When response A is observed, its response time is the finishing time of the second finisher of the pool.

Estimate parameters with optim() We estimate a shared location and spread for the three pool members, plus the location and spread of accumulator B. The spread parameters are optimized on the log scale.

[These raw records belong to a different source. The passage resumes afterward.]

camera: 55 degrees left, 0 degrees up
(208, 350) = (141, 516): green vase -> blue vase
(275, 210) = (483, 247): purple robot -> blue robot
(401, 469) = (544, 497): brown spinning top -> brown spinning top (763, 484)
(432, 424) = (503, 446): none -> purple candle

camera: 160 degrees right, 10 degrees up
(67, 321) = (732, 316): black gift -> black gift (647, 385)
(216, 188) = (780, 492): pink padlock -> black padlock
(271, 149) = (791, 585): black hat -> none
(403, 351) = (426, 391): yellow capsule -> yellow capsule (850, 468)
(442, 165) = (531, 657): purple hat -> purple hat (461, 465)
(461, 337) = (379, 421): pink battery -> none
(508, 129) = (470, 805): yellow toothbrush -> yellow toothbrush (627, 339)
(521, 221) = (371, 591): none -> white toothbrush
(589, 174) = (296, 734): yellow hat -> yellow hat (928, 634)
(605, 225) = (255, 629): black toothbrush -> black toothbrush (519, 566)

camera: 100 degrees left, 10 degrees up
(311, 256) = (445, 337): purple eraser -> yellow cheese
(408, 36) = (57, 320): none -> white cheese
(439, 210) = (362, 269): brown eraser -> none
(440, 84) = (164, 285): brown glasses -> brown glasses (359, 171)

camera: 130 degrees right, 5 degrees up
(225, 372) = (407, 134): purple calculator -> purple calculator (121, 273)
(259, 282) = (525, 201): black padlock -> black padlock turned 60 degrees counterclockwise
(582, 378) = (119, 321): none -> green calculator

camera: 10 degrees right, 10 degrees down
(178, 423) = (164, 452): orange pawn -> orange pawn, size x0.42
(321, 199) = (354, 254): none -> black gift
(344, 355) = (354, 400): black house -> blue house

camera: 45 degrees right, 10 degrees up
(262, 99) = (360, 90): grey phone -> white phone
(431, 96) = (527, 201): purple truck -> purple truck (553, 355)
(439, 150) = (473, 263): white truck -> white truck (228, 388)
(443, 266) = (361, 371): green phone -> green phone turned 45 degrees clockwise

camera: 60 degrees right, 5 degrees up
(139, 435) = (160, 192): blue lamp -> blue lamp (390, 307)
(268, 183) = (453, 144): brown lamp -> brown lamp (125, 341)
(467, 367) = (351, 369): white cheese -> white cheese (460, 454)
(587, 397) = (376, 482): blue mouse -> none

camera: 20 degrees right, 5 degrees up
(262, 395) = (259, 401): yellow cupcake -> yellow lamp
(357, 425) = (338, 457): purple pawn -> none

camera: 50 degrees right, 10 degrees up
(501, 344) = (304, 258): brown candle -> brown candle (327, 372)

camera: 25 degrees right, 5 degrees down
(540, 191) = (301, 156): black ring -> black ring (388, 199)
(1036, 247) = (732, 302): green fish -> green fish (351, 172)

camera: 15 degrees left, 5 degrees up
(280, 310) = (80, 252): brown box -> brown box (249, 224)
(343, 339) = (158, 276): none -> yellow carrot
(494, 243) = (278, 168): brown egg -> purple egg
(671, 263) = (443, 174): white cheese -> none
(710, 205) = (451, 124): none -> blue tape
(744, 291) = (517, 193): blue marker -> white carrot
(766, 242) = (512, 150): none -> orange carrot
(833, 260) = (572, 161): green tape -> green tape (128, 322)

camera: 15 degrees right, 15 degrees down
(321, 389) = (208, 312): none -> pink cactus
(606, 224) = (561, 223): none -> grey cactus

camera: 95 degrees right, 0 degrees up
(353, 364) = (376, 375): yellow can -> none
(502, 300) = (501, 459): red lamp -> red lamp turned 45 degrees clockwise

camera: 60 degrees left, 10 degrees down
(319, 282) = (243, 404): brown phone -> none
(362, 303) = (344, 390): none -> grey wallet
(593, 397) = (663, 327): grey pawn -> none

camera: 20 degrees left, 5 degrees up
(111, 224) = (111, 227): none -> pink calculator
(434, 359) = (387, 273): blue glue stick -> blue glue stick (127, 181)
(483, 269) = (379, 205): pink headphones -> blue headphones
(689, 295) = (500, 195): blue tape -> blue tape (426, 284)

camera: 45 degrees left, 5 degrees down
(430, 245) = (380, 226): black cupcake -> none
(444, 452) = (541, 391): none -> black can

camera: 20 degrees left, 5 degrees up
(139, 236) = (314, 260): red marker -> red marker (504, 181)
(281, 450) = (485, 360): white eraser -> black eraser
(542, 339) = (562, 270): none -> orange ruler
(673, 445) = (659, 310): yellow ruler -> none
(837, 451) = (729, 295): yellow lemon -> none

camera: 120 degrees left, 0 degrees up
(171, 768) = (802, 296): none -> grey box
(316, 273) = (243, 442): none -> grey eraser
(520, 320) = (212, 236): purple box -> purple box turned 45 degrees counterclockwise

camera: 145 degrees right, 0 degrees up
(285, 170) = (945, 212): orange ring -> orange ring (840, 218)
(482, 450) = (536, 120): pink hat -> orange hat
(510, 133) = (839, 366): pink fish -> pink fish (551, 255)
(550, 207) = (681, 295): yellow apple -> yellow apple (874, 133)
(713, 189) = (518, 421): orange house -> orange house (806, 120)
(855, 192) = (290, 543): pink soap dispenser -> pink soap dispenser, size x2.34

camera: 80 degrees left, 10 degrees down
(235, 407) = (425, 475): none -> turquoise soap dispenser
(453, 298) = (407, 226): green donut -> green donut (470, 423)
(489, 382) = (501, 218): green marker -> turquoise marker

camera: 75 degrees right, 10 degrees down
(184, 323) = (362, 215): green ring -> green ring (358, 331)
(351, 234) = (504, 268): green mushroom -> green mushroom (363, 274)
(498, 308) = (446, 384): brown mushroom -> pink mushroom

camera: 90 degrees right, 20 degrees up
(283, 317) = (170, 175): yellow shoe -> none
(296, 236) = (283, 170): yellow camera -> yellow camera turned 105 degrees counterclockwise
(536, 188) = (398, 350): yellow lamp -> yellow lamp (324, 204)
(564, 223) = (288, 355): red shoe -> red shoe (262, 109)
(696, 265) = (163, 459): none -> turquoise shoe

prepared <- prepare_data(model, data_df)
ctx <- make_context(model)
neg_loglik <- function(theta) {
  est <- true_params
  est[c("A1.m", "A2.m", "A3.m")] <- theta[["A_pool.m"]]
  est[c("A1.s", "A2.s", "A3.s")] <- exp(theta[["log_A_pool.s"]])
  est["B.m"] <- theta[["B.m"]]
  est["B.s"] <- exp(theta[["log_B.s"]])
  params_df <- build_param_matrix(
    model,
    est,
    trial_df = prepared
  )
  ll <- log_likelihood(ctx, prepared, params_df)
  -as.numeric(ll)
}

start <- c(
  A_pool.m = log(0.24),
  log_A_pool.s = log(0.12),
  B.m = log(0.34),
  log_B.s = log(0.12)
)

set.seed(123456)
fit <- optim(
  start,
  neg_loglik,
  method = "Nelder-Mead",
  control = list(maxit = 4000, reltol = 1e-9)
)
fit_params <- c(
  A_pool.m = fit$par[["A_pool.m"]],
  A_pool.s = exp(fit$par[["log_A_pool.s"]]),
  B.m = fit$par[["B.m"]],
  B.s = exp(fit$par[["log_B.s"]])
)
target <- c(
  A_pool.m = true_params[["A1.m"]],
  A_pool.s = true_params[["A1.s"]],
  B.m = true_params[["B.m"]],
  B.s = true_params[["B.s"]]
)

data.frame(true = target, recovered = fit_params, miss = abs(target - fit_params))
##               true  recovered         miss
## A_pool.m -1.272966 -1.2749227 0.0019570346
## A_pool.s  0.160000  0.1605954 0.0005954359
## B.m      -1.272966 -1.2731653 0.0001996564
## B.s       0.180000  0.1768839 0.0031160588

The code path is the same as in a basic race model. The difference is that the observed response A now depends on a pooled completion rule rather than a single accumulator.